This Man Cared

“I looked on my right hand, and beheld, but there was no man that would know me: refuge failed me; no man cared for my soul” (Ps. 142:4).
It is to be feared that some Christians are idle because they have no concern for the needs of folk around them.
Over half a century ago there was a young surgeon beginning his practice in the city of London. He soon became interested in a rescue mission down in the slums, and went there after evening office hours. One night after the meeting was over, he discovered a ragged little boy lying asleep on one of the benches near the fire. The doctor gently woke him and told him it was time to go home. But the lad replied he had no home. Therefore the doctor took the lad to his own home and after they had eaten he asked: “Are there any other boys in London like yourself?”

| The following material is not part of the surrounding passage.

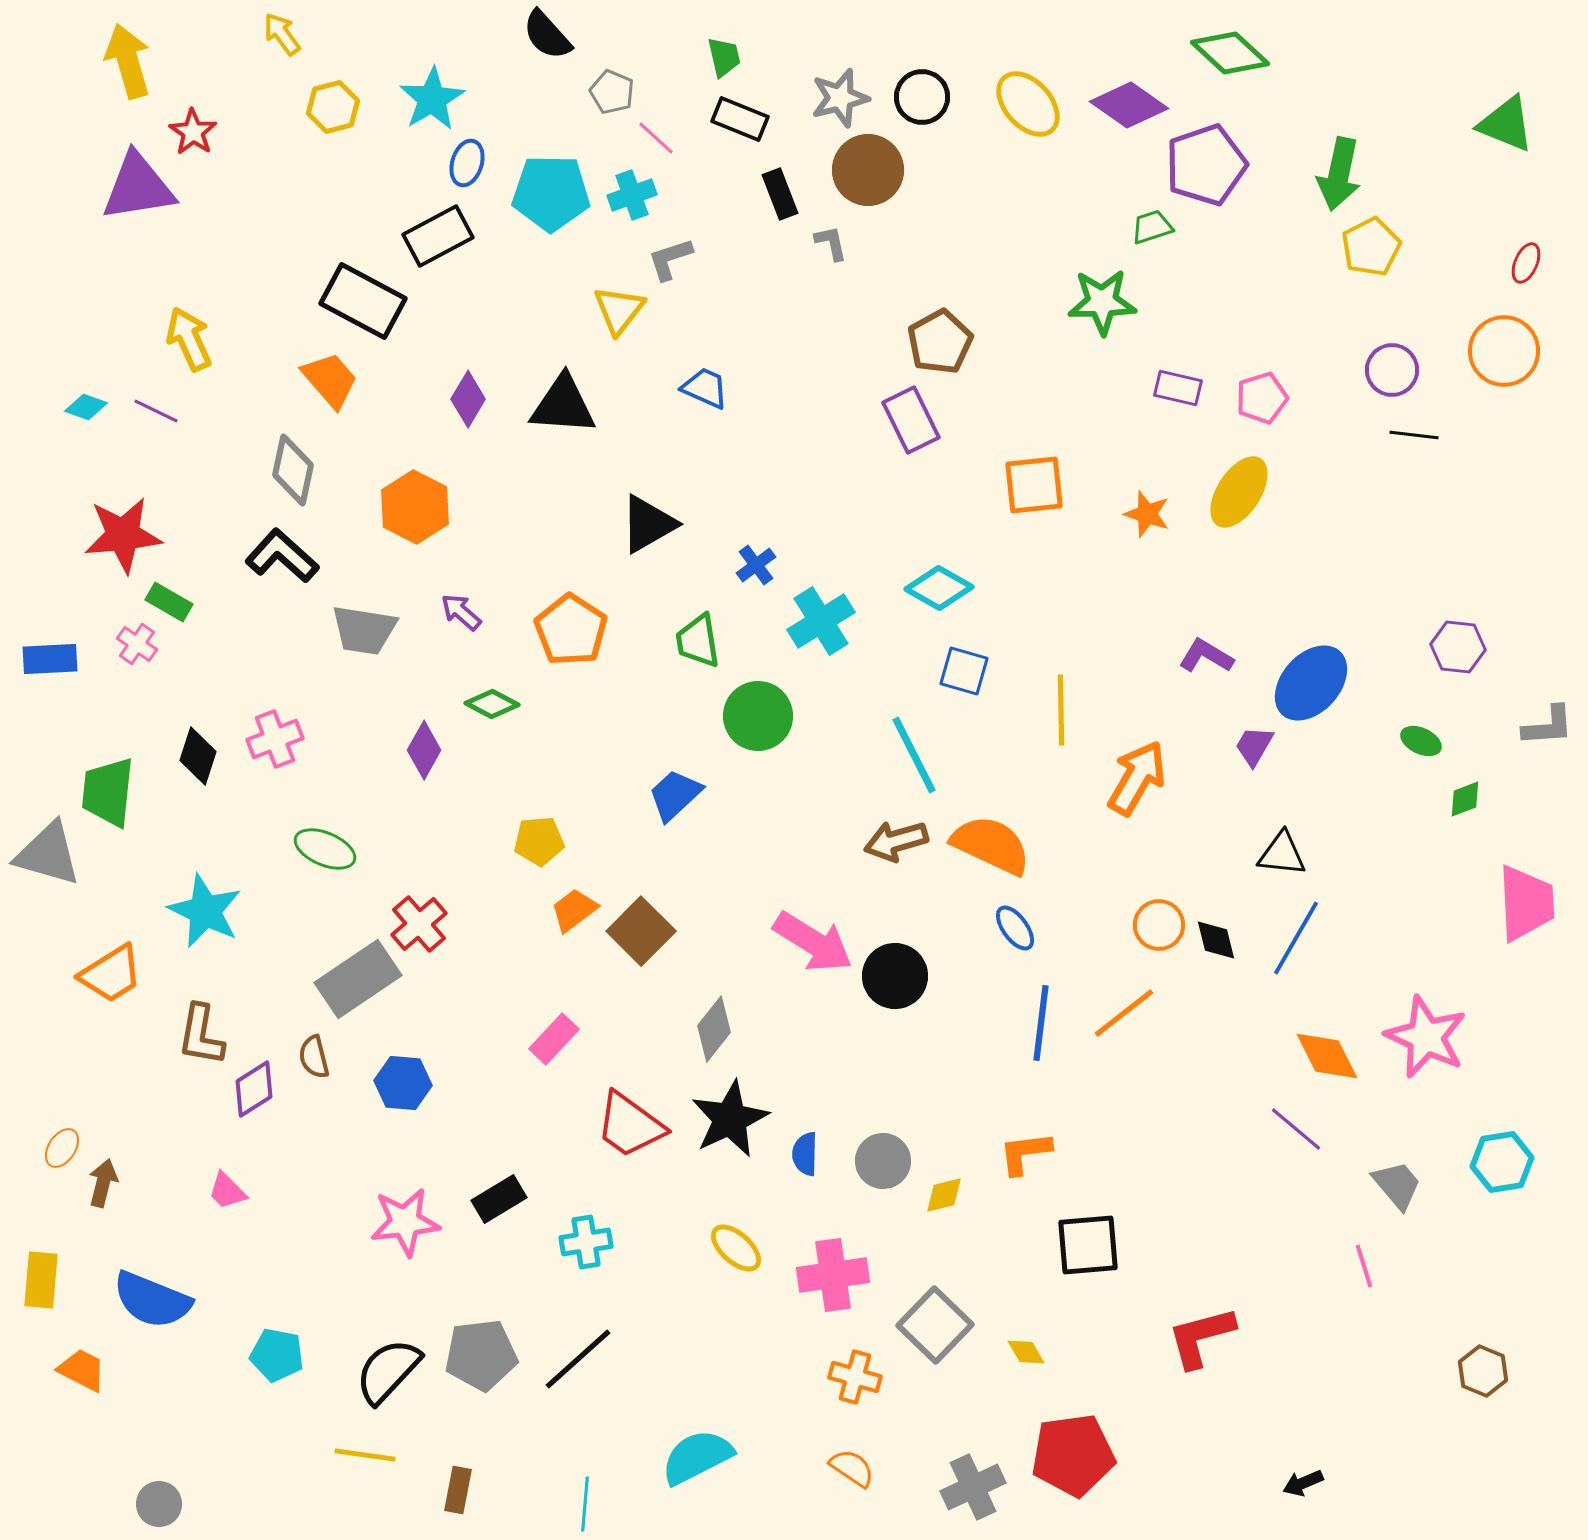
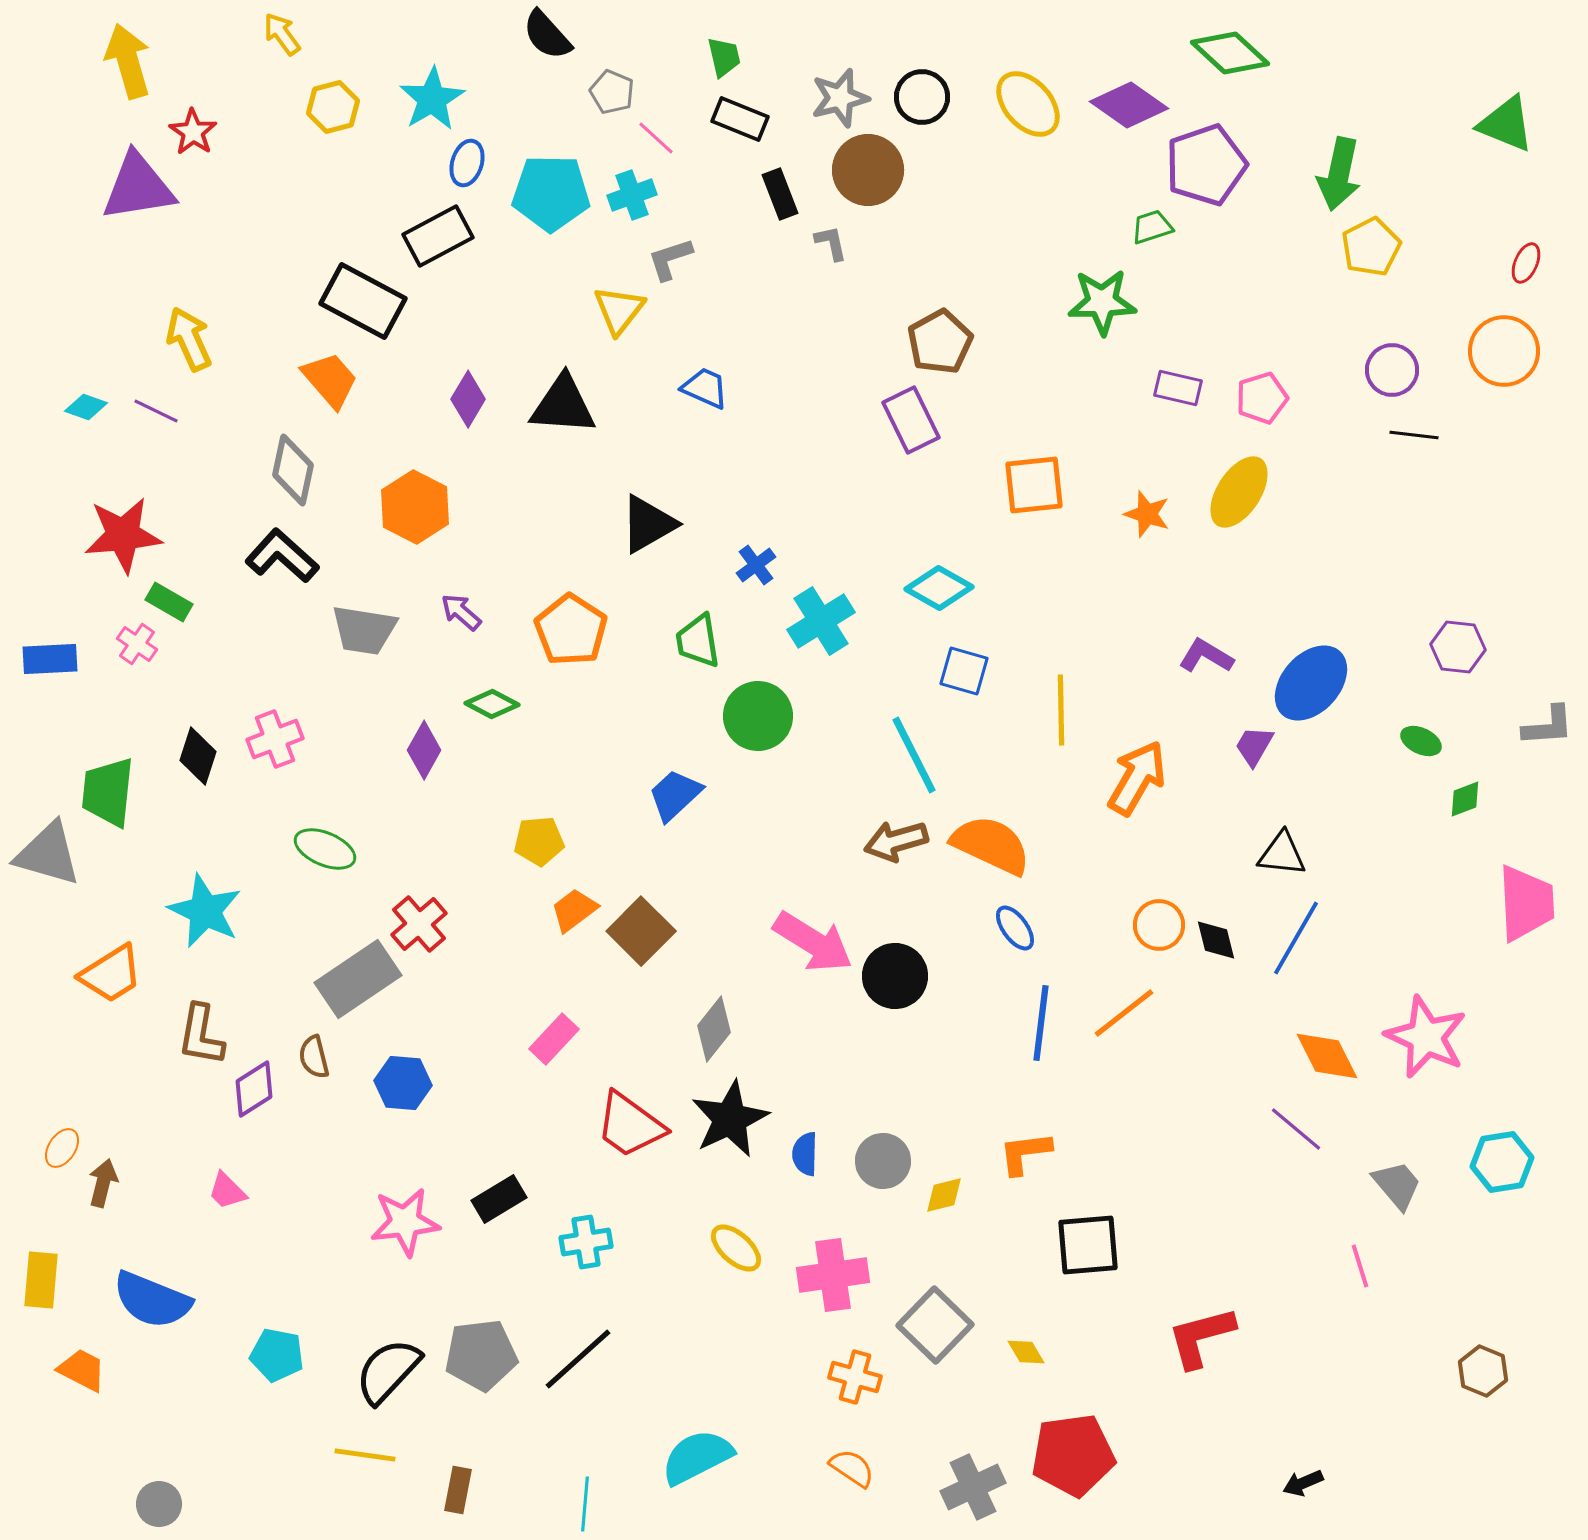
pink line at (1364, 1266): moved 4 px left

“Lots of them,” said the boy.
“Will you show me some?” asked the doctor.
“Let’s go,” said the child. Soon after midnight they started treading their way through the streets and alleys and byways till they came to a wretched coal shed. “There’s some of ’em in there,” said the lad. The doctor entered and lit a match. Not a lad was to be seen. He thought he had been misled, but his boy-guide was not at all abashed. “Cops have been after ’em. They are up on the roof.”
So they climbed up the rickety shed to the top. There lay thirteen little homeless boys, cuddled close together on the tin roof in a vain attempt to keep warm. There in the darkness looking down at those sleeping waifs, the young doctor saw the vision of one of the greatest lives of service ever lived in this generation.
That young man was Dr. Bernardo, the founder of those homes for “nobody’s children” which at one time stretched like a line of lighthouses across the British Empire. It is said that some ten thousand British fighting men in World War I came from these homes.
Surely this is a demonstration that there is service for all who have nurtured a concern for the souls of those perishing around them.